Мы, кажется, только сейчас начали осознавать весь ужас сложившейся ситуации вокруг этого человека, который вдруг начал ассоциироваться в нашем воображении маленьким островком, окруженным со всех сторон враждебно бушующими волнами. Даже Прилизанный умолк со своими казенными вопросами. Из временного ступора нас вывела внезапная атака на окна ресторана ветряной бури, которая резко распахнула одно из них, видимо, незакрытого на щеколду, и заставила станцевать жалюзные занавески аж над нашими головами. Зазвенела посуда, задетая их краешками. Мы вскочили и закрыли окно, выгнав бурю обратно за стены заведения.

– А как дальше думал жить? – спросил рассказчика, наконец, Арзуман, возвращая его в орбиту повествования, – я имею в виду после завершения операции.

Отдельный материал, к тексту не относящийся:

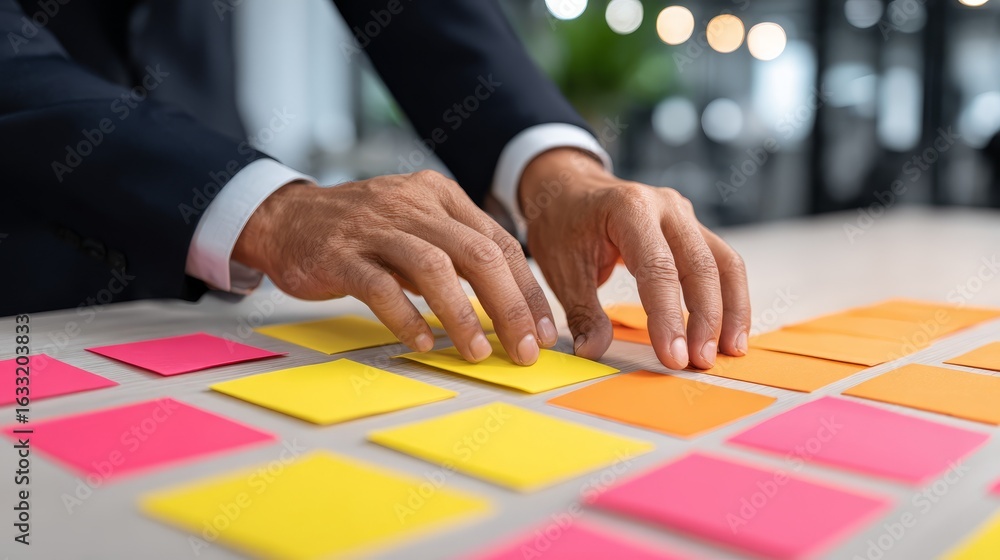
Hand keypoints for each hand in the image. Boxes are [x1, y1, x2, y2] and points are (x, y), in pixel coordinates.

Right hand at [234, 171, 558, 364]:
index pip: (499, 242)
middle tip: (524, 350)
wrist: (287, 217)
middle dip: (509, 306)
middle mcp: (413, 204)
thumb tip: (509, 305)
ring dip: (462, 315)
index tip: (543, 331)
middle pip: (477, 254)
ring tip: (478, 352)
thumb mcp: (417, 226)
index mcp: (440, 195)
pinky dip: (406, 317)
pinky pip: (380, 287)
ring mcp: (374, 227)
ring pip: (433, 268)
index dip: (527, 289)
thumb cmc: (362, 231)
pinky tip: (421, 343)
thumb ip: (457, 253)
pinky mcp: (340, 253)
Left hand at [519, 148, 750, 369]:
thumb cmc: (563, 224)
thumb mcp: (561, 268)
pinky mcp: (693, 228)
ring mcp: (684, 214)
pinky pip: (722, 263)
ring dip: (730, 310)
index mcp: (629, 209)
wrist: (569, 187)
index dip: (668, 316)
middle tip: (701, 362)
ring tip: (727, 352)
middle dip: (706, 319)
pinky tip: (727, 331)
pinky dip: (729, 297)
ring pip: (724, 263)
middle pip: (701, 265)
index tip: (673, 357)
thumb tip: (593, 352)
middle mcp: (666, 206)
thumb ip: (582, 312)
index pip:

– Во всяком случае возвращаться назад не входило в мои планы. В Москве, да и по всей России тогда были разбросаны десятки тысяч смешанных бакинских семей, которых объединяло общее горе и статус беженцев и изгоев. Вот среда, в которую мне пришлось бы влиться. Кроме того, я к тому времени управлял предприятиями тестя, потому этот аспект тоже держал меня в сфере российско-московских эконом-реалий. Потому и я хотел попросить у полковника Мусаева уничтожить все следы моей деятельности в этой операции после ее завершения.

– А организация Корейца? – я спросил.

– От них я тоже со временем собирался отойти… – ответил Длинный, чуть задумавшись. – Не знал, каким образом, но собирался. Я понимал всю опасность положения нахождения в рядах Организации, хоть и чувствовал себя как за каменной стеной, что было немаловажно в существующем криминальном хаосе России того времени. Но и осознавал, что моя защищенность напоминает спокойствие человека, сидящего на пороховой бочке, от которой тянется, возможно, не самый длинный фитиль…

В общем, я хотел мирного сосуществования со своей семьей в среде бакинцев, проживающих в Москве, поскольку иные анклавы меня не приняли бы. Ну и черт с ними!.. – махнул он рукой, как мне показалось, с некоторой досадой. – И без всякого криминала и участия спецслужб в моей жизни.

– Ну ладно, валяйте дальше, как шли к этой цели, – тихо проворчал Прилизанный.